For several hours on Friday, the judge and lawyers in the Drew Peterson murder trial have been hammering out the details of the jury instructions.
Peterson is in the courtroom for this meeting, but the jurors are not. The jury will return Tuesday for the start of closing statements.
The defense has requested several times to change wording or give instructions in addition to what the law already requires. They have been denied almost all requests.
Trying to recover from what many see as a huge mistake by the defense last week, Peterson attorney Joel Brodsky asked Judge Edward Burmila to instruct the jury that divorce attorney Harry Smith’s testimony was incorrect. Smtih had testified that he told Stacy Peterson that holding on to the information she had that Drew killed Kathy Savio would be a felony and considered to be concealment of a homicide. During testimony Brodsky asked Smith that why he gave different testimony at a hearsay hearing, saying he told her trying to extort Drew for money is a felony.
Burmila said that Brodsky had a chance to continue questioning Smith and didn’t. Brodsky said he was “unprepared” and “surprised” by Smith’s answer.
Burmila told the defense that because things don’t “pan out the way you hoped it would” didn’t mean he could change the instruction. Although he did agree that Smith’s statement would lend more credibility to Stacy’s alleged statements.
Burmila denied the request.
The judge also denied the defense's request to have specific instructions telling the jurors they should only pay attention to the charges and crimes in THIS case. Brodsky said there are concerns out there that the jurors could consider Stacy.

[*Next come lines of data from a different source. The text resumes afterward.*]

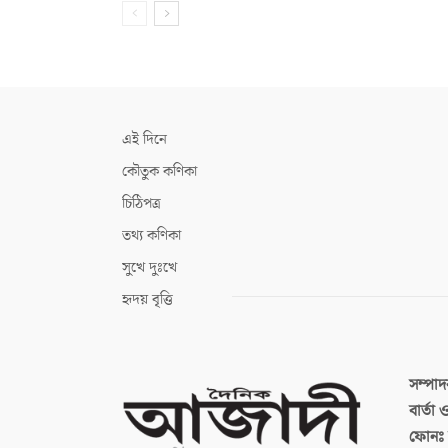
এই দিনে
কৌতুক কণিকা
চিঠিপত্র
তথ্য কণিকা
সুখে দুঃখে
হৃদয় বৃত্তি
সম্পা
বার্তা
ফোনঃ ব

Brodsky said his team will renew their motion for what's known as a "directed verdict." That will allow the judge to dismiss the case.
“Instructions are very important. Jury’s follow insturctions, the judge’s instructions. That’s a certainty,” said Brodsky.
He said one of the imporant issues when it comes to instructions is properly defining the meaning of "hearsay" evidence, which is a crucial piece of the prosecution's case against Peterson.